One of the things I and many others parents love about living in Abu Dhabi is the fact that it is so safe. We can let our children wander to the shops without risk of menace or around the malls without worrying about them being abducted. But there is one aspect of life here that is terrifying.
Abu Dhabi is right down there with Eritrea when it comes to road safety. Being half Italian and having spent a lot of time in major cities like Rome, Paris, New York and London I am used to fast-moving heavy traffic. But nothing can prepare you for the driving here. It makes Hyde Park Corner look like a country lane full of Sunday drivers.
Tragedy struck on Monday when just down the road from our house three small sisters were killed while crossing the road with their three nannies. They were aged four, six and seven. The nannies survived, although one of them is now in intensive care. A speeding car hit the group and the three sisters died outright.
The car was a Lexus. I have long thought the Lexus drivers the worst on the roads. If I see one approaching me I just move out of the way. There is no point in doing anything else. A lot of them seem to believe that their cars are invincible and don’t go under 100 miles an hour.
I can’t stop thinking about those little girls and their family. Three young lives just gone, within seconds. It is too appalling to contemplate. My paper, The National, has launched a road safety campaign as a result of their deaths. I hope it makes some difference and they did not die in vain.
Copyright: Helena Frith Powell 2009
The National is so right in starting this campaign, Helena, but it isn’t going to be easy. Until we have a police force fully staffed with Nationals at police patrol level, individuals who are respected, motivated and have authority, and until there are sufficient police patrols on the roads actively engaged in deterring erant drivers, little is going to change. Then there’s the huge issue of cultural differences and people’s approach to road safety. Thousands of pedestrians are killed daily on the roads in SE Asia, including Indonesia where the maids came from, because wandering down the middle of a busy road or darting out in front of a truck is the norm. You know where these three little girls were killed, would you ever dream of attempting to cross that road there? No. But people from elsewhere in the world would and how on earth does the government even begin to educate them? I fear it’s going to be an uphill struggle.
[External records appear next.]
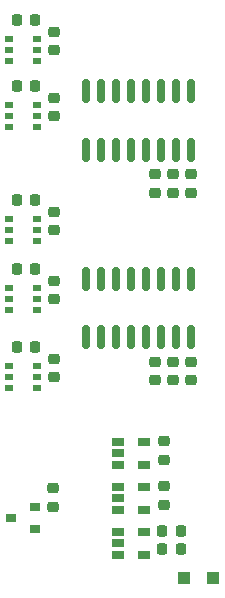
<source format=gbr>
%TF.GenerationSoftware,KiCad,Pcbnew,7.0.6*%
%TF.CreationDate,2024-02-23T14:21:37+01:00*%
%TF.ProjectId,blue_64,626c7565-5f36-4342-9e6b-696361645f70,rev?*%
%TF.SameCoordinates,Original*%
%TF.FileFunction,Paste,Bot*%
%TF.FilePolarity,Positive*%
%FSLAX46Y46*%
G04 Gerber Fmt 4.6, Leading zero omitted, Abs format (unit mm)*
G04 Created by KiCad (PCBNEW 7.0.6) date 2024-02-23 14:21:37*
%MOMM*%
%LPD*%
G01*
G04 APERTURE LIST*
G04 Aperture macros list*
%AMRoundRect*
0 Rectangle with rounded corners*
0 $1 Rounding radius*
0 $2 $3 $4 $5 $6 $7 $8 $9 X,Y pos of 4 corners*
0 Add a 4 corners polygon primitive as box body*
4,1,4,$2,$3,$4,$5,$6,$7,$8,$9,$2,$3,0*
0 Add four circle primitives for the rounded corners*
1,1,$1+$1,$2,$3*
1,1,$1+$1,$4,$5*
1,1,$1+$1,$6,$7*
1,1,$1+$1,$8,$9*
0 Add four rect primitives between the rounded corners*
20,1,$1+$1,$2,$3,$4,$5,0*
20,1,$1+$1,$4,$5,$6,$7,0*
20,1,$1+$1,$6,$7,$8,$9,0*
20,1,$1+$1,$8,$9,$2,$3,0*%
G04 Aperture macros list end*
%ADD10RoundRect,0.218750X0.256250X-0.218750X0.256250X0.218750X-0.256250X0.218750X-0.256250X-0.218750X0*%
%ADD11RoundRect,0.218750X0.218750X0.256250X-0.218750X0.256250X-0.218750X-0.256250X0.218750X-0.256250X0*%
%ADD12R,0.700000X0.510000*%
%ADD13RoundRect,0.218750X-0.256250X0.218750X-0.256250X-0.218750X0.256250X-0.218750X0.256250X0.218750X0*%
%ADD14R,1.000000X1.000000*%
%ADD15R,1.060000X0.650000*%
%ADD16RoundRect,0.150000X-0.150000X0.825000X-0.150000X-0.825000X0.150000X-0.825000X0.150000X0.825000X0*%
%ADD17R,0.900000X0.800000*%
G04 APERTURE END LIST*
D10*
X90424000Y-82321500D03*
X90424000Y-80746500D03*
D11*
X78765500Y-57404000D03*
X77190500Y-57404000D03*
D10*
X91948000Y-66446500D03*
X91948000Y-64871500D03*
D12*
X78884000Y-68646000D03*
X78884000Y-69596000D03*
X78884000Y-70546000D03*
X76564000Y-70546000D03*
X76564000Y-69596000D03*
X76564000Y-68646000D03*
D10*
X88900000Y-82321500D03*
X88900000Y-80746500D03*
X90424000Y-66446500D03*
X90424000Y-64871500D03*
D13*
X80314800Y-80492500D03*
X80314800Y-82067500D03*
D12*
X78884000Y-74488000D03*
X78884000Y-75438000D03*
X78884000Y-76388000D03*
X76564000Y-76388000D03*
X76564000Y-75438000D03*
X76564000Y-74488000D03*
D14*
X93833000Y-99060000D03*
X91333000Y-99060000D03*
D13*
X80264000Y-91465300D03*
X80264000Y-93040300D03*
X80314800Y-52806500D03*
X80314800Y-54381500D03*
D11*
X78765500Y-72898000D03*
X77190500Y-72898000D03*
D10*
X91948000Y-82321500D03*
X91948000Y-80746500D03*
X88900000Y-66446500D03*
X88900000Y-64871500D03*
D15*
X85768000Y-89469000D03*
X85768000Y-88519000D03*
X85768000Y-87569000D03*
X87968000Y-87569000D03*
X87968000Y-89469000D03*
D16*
X83058000Y-73725000D03*
X84328000Y-73725000D03*
X85598000Y-73725000D03*
X86868000Y-73725000D03*
X88138000Y-73725000D03*
X89408000Y-73725000D03*
X90678000Y-73725000D03*
X91948000Y-73725000D03*
X91948000Y-78675000D03*
X90678000Y-78675000D03*
X89408000Y-78675000D03*
X88138000Y-78675000D03*
X86868000Y-78675000D03*
X85598000Y-78675000D03*
X84328000Y-78675000D03*
X83058000Y-78675000D03*
D13*
X80314800Y-73888500D03*
X80314800Y-75463500D03*
X80314800Y-68046500D03*
X80314800Y-69621500D03*
D16*
X83058000Y-57850000D03*
X84328000Y-57850000D03*
X85598000Y-57850000D03*
X86868000Y-57850000D03*
X88138000Y-57850000D03*
X89408000Y-57850000D03*
X90678000Y-57850000D03*
X91948000Y-57850000D03*
X91948000Y-62800000D03*
X90678000Y-62800000D03*
X89408000Y-62800000D03*
X88138000Y-62800000D03*
X86868000Y-62800000D03*
X85598000Y-62800000D03*
X84328000Y-62800000D03*
X83058000Y-62800000D03*
D13*
X80314800Y-58394500D03*
X80314800Y-59969500D03*
D12*
X78884000Y-58994000D03*
X78884000Y-59944000D03*
X78884000Y-60894000D03*
X76564000Y-60894000D03*
X76564000Y-59944000D03*
X76564000Y-58994000D03*
D11*
X78765500Y-79502000D03*
X77190500Y-79502000D03*
D15*
X85768000Y-93279000D03*
X85768000Y-92329000D03*
X85768000Y-91379000D03*
X87968000Y-91379000D03*
X87968000Y-93279000D03*
D11*
X91084500Y-96647000D03*
X89509500Y-96647000D03*
X78765500Y-67056000D03*
X77190500Y-67056000D03*
X91084500Y-95123000D03*
X89509500Y-95123000D03*
X78740000Y-51816000D03*
X77165000Y-51816000D03*
D10*
X89662000Y-92862500D03*
X89662000Y-91287500D03*
D12*
X78884000Y-53406000D03*
X78884000Y-54356000D03*
X78884000Y-55306000D03*
X76564000Y-55306000D03*
X76564000Y-54356000D03*
X76564000Y-53406000D03*
D17*
X78724000Y-93030000D03*
X78724000Y-94930000D03*
X76724000Y-93980000D03*
D12*
X78884000Y-81092000D03*
X78884000Y-82042000D03*
X78884000Y-82992000D03*
X76564000Y-82992000D03*
X76564000Y-82042000D03*
X76564000Y-81092000D03*
D10*
X89662000Y-89052500D03*
X89662000Y-87477500D03*
D15*
X85768000Y-97089000D03*
X85768000Y-96139000D03*
X85768000Y-95189000D03*
X87968000Y-95189000D03*
X87968000Y-97089000D03*
M02*

</source>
This is so sad. How are the parents of these little girls going to carry on? What kind of support system do they have to get through the hour, the day, the night? Often when tragedy strikes, you become stigmatized and ostracized. People desert you at a time when you most need them. Not because they don-t care but because they don-t want or can-t deal with a grief they could very well experience one day too. So they look the other way. As a way to protect themselves from the pain. Hopefully I-m wrong and in Dubai things work out differently. If it-s not the case maybe The National could tackle that subject too?
That’s terrible, I can’t believe that someone rammed into them like that. Their poor parents, it must be absolute hell for them.